インタビュー 【トップインタビュー】「裏通り」逆手に村づくり=當山全伸・沖縄県東村長 2023/08/07 08:30

沖縄本島北部の東海岸沿いに位置する東村。大動脈の国道58号が通る西海岸地域に比べ、東海岸は観光開発が進んでおらず、村の人口は沖縄本島で最も少ない約1700人だ。今年4月に2期目の当選を果たした當山全伸村長(とうやま・まさのぶ=74)は「58号から考えると、こちらは裏通りだが、逆にその特徴を生かした村づくりをしていきたい」と意気込む。
パイナップルの生産量は約1480トン(2022年度)と、全国一を誇る。特に沖縄県が研究、開発したゴールドバレルという品種は大玉で糖度が高く、高級パインとして人気を呼んでいる。「甘くて酸味がない。果物の王様と言われるパインの中でも、王様だろう」。東村ブランドとしてアピールしたいと當山村長は語る。村内には沖縄県で唯一のパイン缶詰工場があり、国産パイン缶詰のほか、ジュース製造にも力を入れている。

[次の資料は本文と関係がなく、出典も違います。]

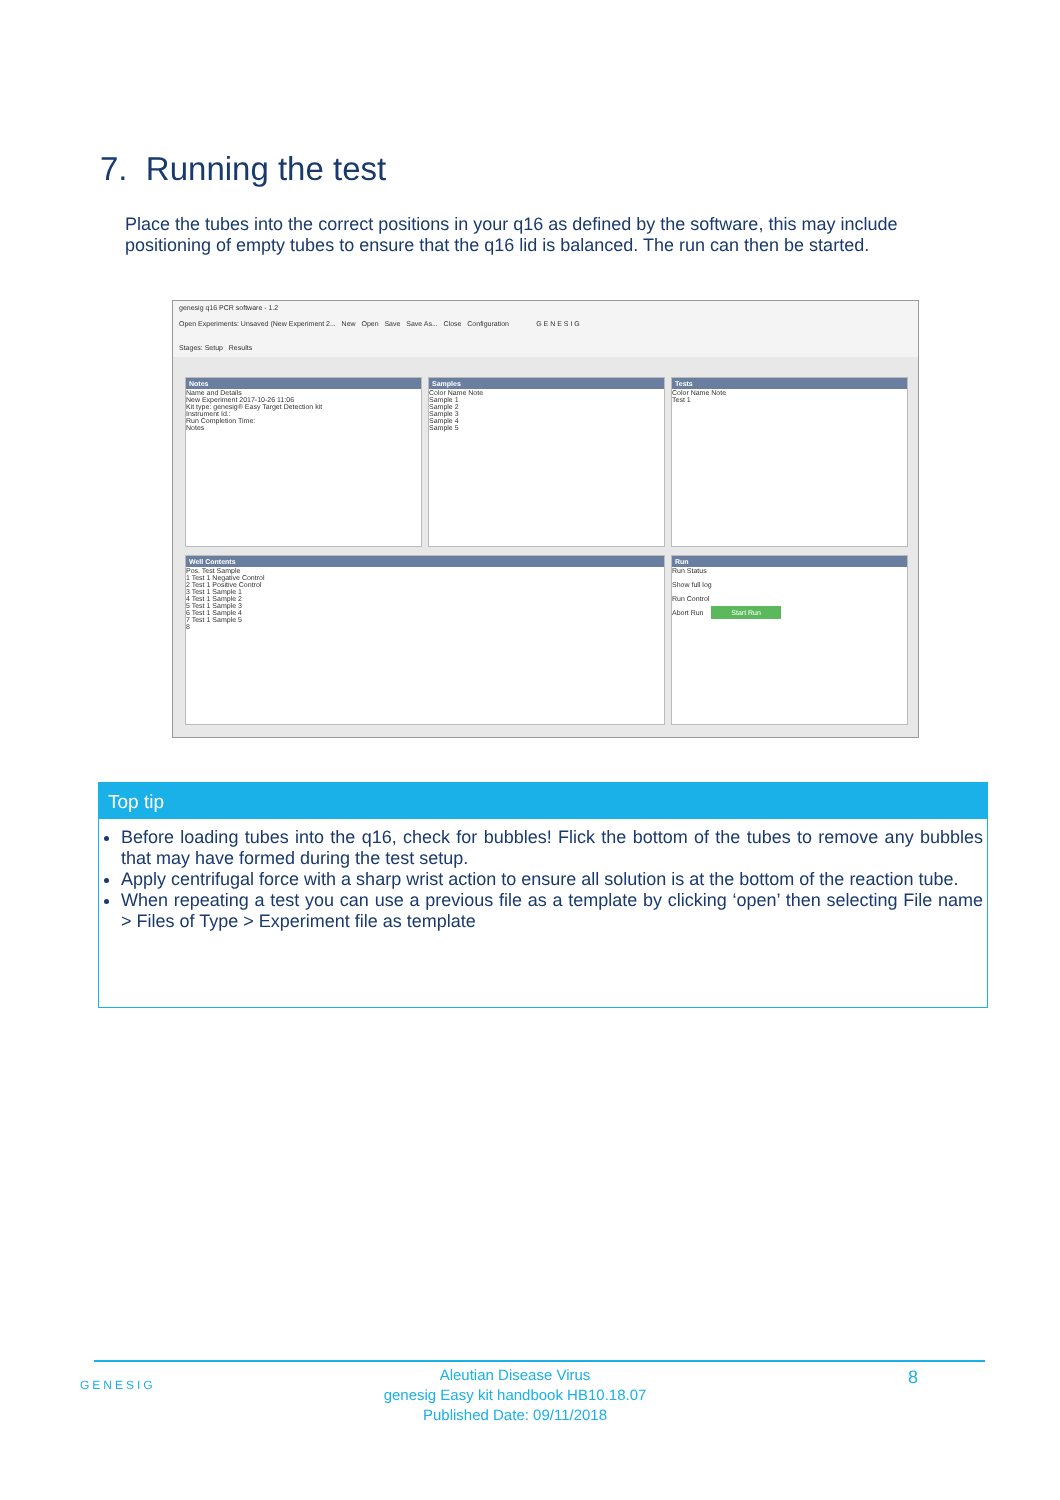7. Running the test
Place the tubes into the correct positions in your q16 as defined by the software, this may include positioning of empty tubes to ensure that the q16 lid is balanced. The run can then be started.
genesig q16 PCR software - 1.2
Open Experiments: Unsaved (New Experiment 2... New Open Save Save As... Close Configuration G E N E S I G
Stages: Setup Results
Notes
Name and Details
New Experiment 2017-10-26 11:06
Kit type: genesig® Easy Target Detection kit
Instrument Id.:
Run Completion Time:
Notes
Samples
Color Name Note
Sample 1
Sample 2
Sample 3
Sample 4
Sample 5
Tests
Color Name Note
Test 1
Well Contents
Pos. Test Sample
1 Test 1 Negative Control
2 Test 1 Positive Control
3 Test 1 Sample 1
4 Test 1 Sample 2
5 Test 1 Sample 3
6 Test 1 Sample 4
7 Test 1 Sample 5
8
Run
Run Status
Show full log
Run Control
Abort Run Start Run
Top tip
Before loading tubes into the q16, check for bubbles! Flick the bottom of the tubes to remove any bubbles that may have formed during the test setup.
Apply centrifugal force with a sharp wrist action to ensure all solution is at the bottom of the reaction tube.
When repeating a test you can use a previous file as a template by clicking ‘open’ then selecting File name > Files of Type > Experiment file as template
GENESIG
Aleutian Disease Virus
genesig Easy kit handbook HB10.18.07
Published Date: 09/11/2018
8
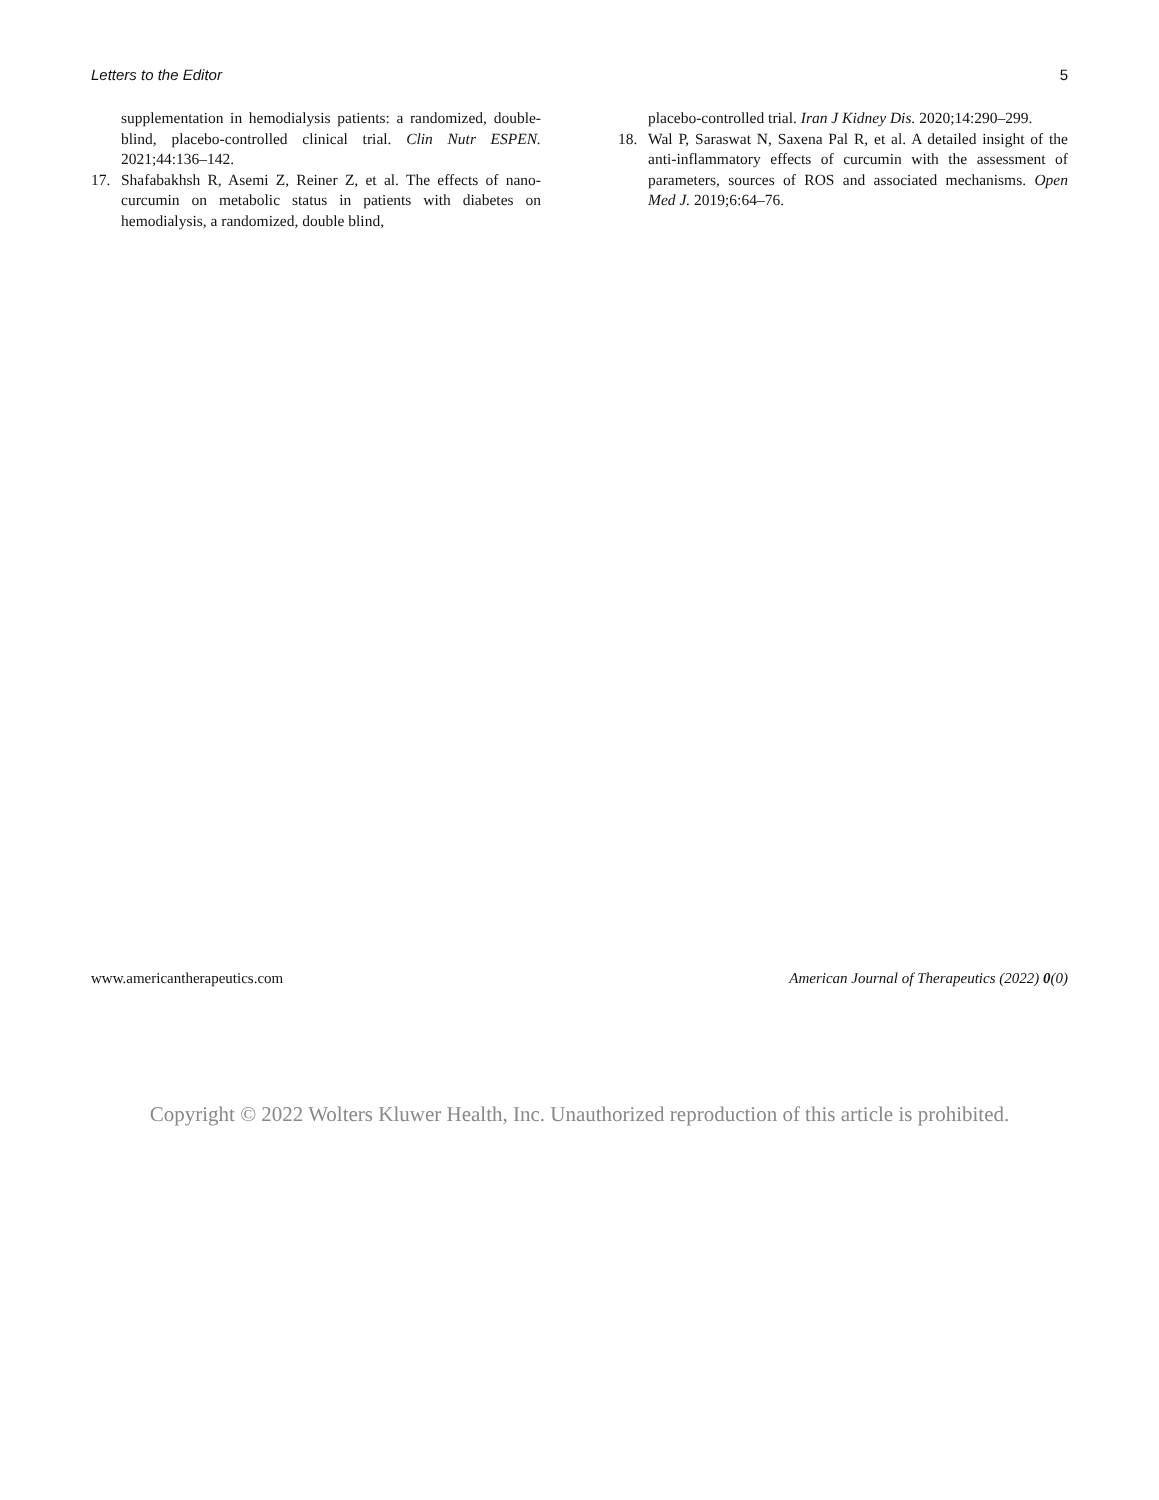Letters to the Editor 5
supplementation in hemodialysis patients: a randomized, double-blind, placebo-controlled clinical trial. Clin Nutr ESPEN. 2021;44:136–142.
17. Shafabakhsh R, Asemi Z, Reiner Z, et al. The effects of nano-curcumin on metabolic status in patients with diabetes on hemodialysis, a randomized, double blind,
placebo-controlled trial. Iran J Kidney Dis. 2020;14:290–299.
18. Wal P, Saraswat N, Saxena Pal R, et al. A detailed insight of the anti-inflammatory effects of curcumin with the assessment of parameters, sources of ROS and associated mechanisms. Open Med J. 2019;6:64–76.
www.americantherapeutics.com American Journal of Therapeutics (2022) 0(0)
Copyright © 2022 Wolters Kluwer Health, Inc. Unauthorized reproduction of this article is prohibited.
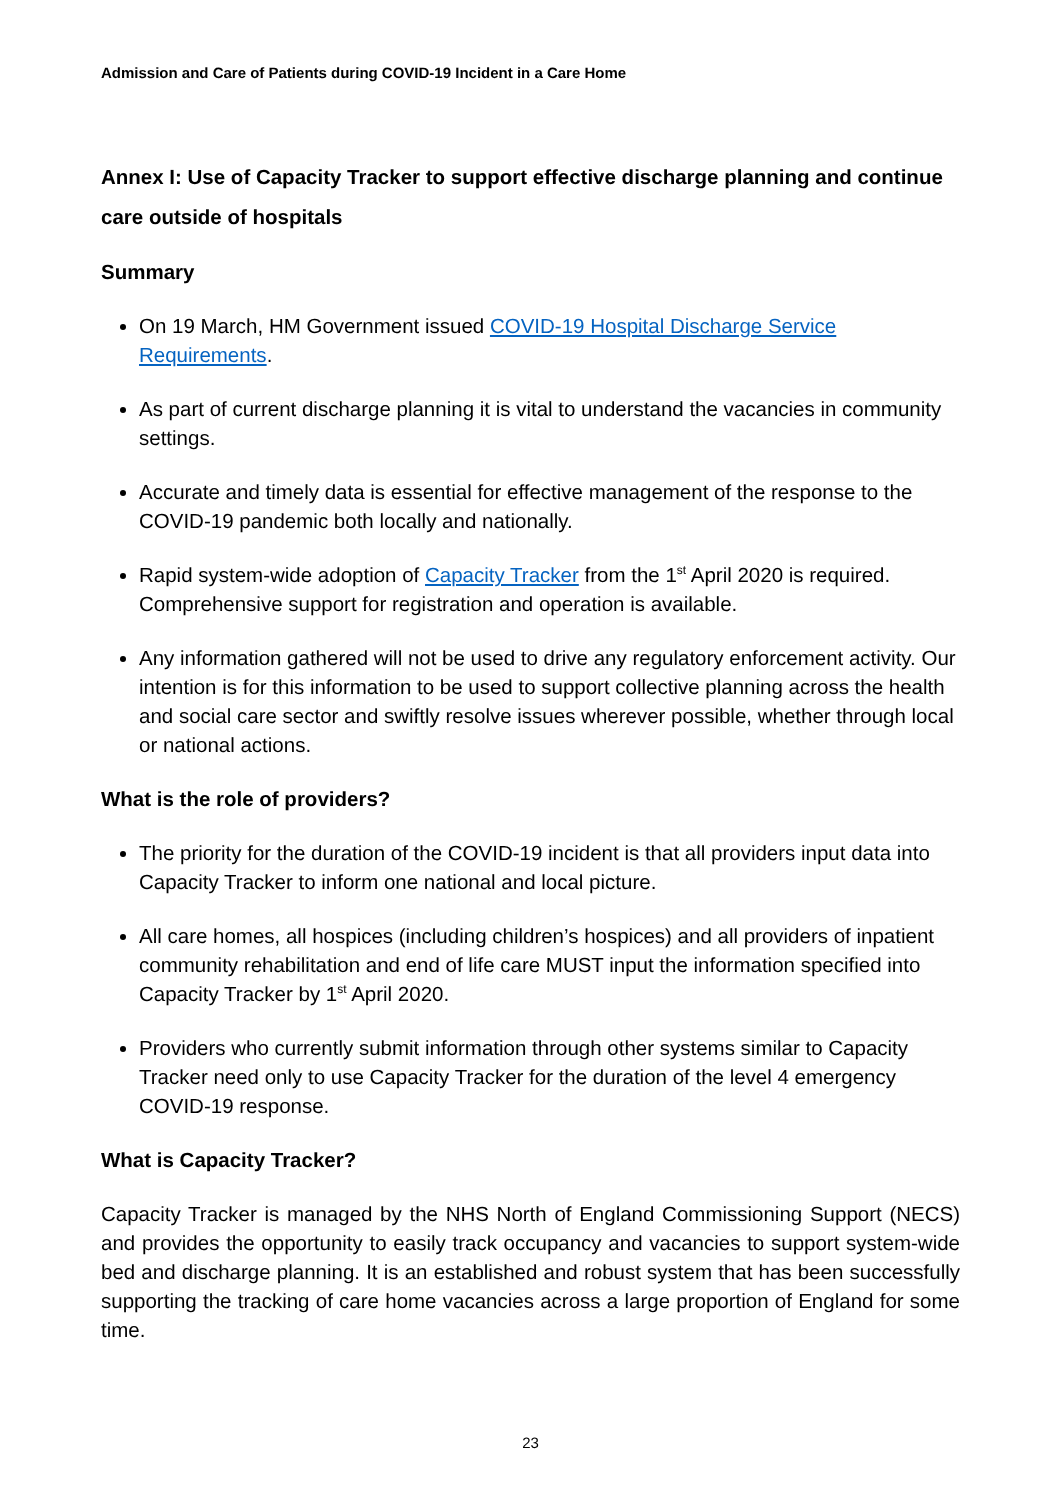Admission and Care of Patients during COVID-19 Incident in a Care Home
Annex I: Use of Capacity Tracker to support effective discharge planning and continue care outside of hospitals
Summary
On 19 March, HM Government issued COVID-19 Hospital Discharge Service Requirements.
As part of current discharge planning it is vital to understand the vacancies in community settings.
Accurate and timely data is essential for effective management of the response to the COVID-19 pandemic both locally and nationally.
Rapid system-wide adoption of Capacity Tracker from the 1<sup>st</sup> April 2020 is required. Comprehensive support for registration and operation is available.
Any information gathered will not be used to drive any regulatory enforcement activity. Our intention is for this information to be used to support collective planning across the health and social care sector and swiftly resolve issues wherever possible, whether through local or national actions.
What is the role of providers?
The priority for the duration of the COVID-19 incident is that all providers input data into Capacity Tracker to inform one national and local picture.
All care homes, all hospices (including children’s hospices) and all providers of inpatient community rehabilitation and end of life care MUST input the information specified into Capacity Tracker by 1<sup>st</sup> April 2020.
Providers who currently submit information through other systems similar to Capacity Tracker need only to use Capacity Tracker for the duration of the level 4 emergency COVID-19 response.
What is Capacity Tracker?
Capacity Tracker is managed by the NHS North of England Commissioning Support (NECS) and provides the opportunity to easily track occupancy and vacancies to support system-wide bed and discharge planning. It is an established and robust system that has been successfully supporting the tracking of care home vacancies across a large proportion of England for some time.
23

山がちで自然豊かな北部3村(国頭、大宜味、東)の中でも、特に手付かずの自然が残り、静かで落ち着いた雰囲気が広がっている。村内にも広がる「やんばるの森」は21年に世界自然遺産に登録されており、「地元のガイドを増やし、自然を活用した観光のモデルをつくる」考えだ。
沖縄本島の上水の約6割を供給している一大水源、福地ダムがあることから、環境保護に重点を置かざるを得ない。當山村長は「森に行くにはダムを渡らないといけないので、観光客数を制限しなくてはならない。料金は高くなるが、それだけの価値があるコース」と自信を見せる。今年は村制施行100年。次の100年を見据え、東海岸地域の特徴を生かした観光と農業の在り方を模索している。
隣接する国頭村や名護市の東海岸地域との協力も図りたいという。「人口が減っていき、学校の統廃合や買い物弱者など、抱える課題が似ている。自治体ごとに対応するのでなく、東海岸ルートで連携できれば」と強調する。
〔横顔〕長年の村役場勤務を経て、19年、村長に。腰痛にいいと聞き55歳で始めた空手は3段の腕前。趣味は映画観賞で、アクションものが好き。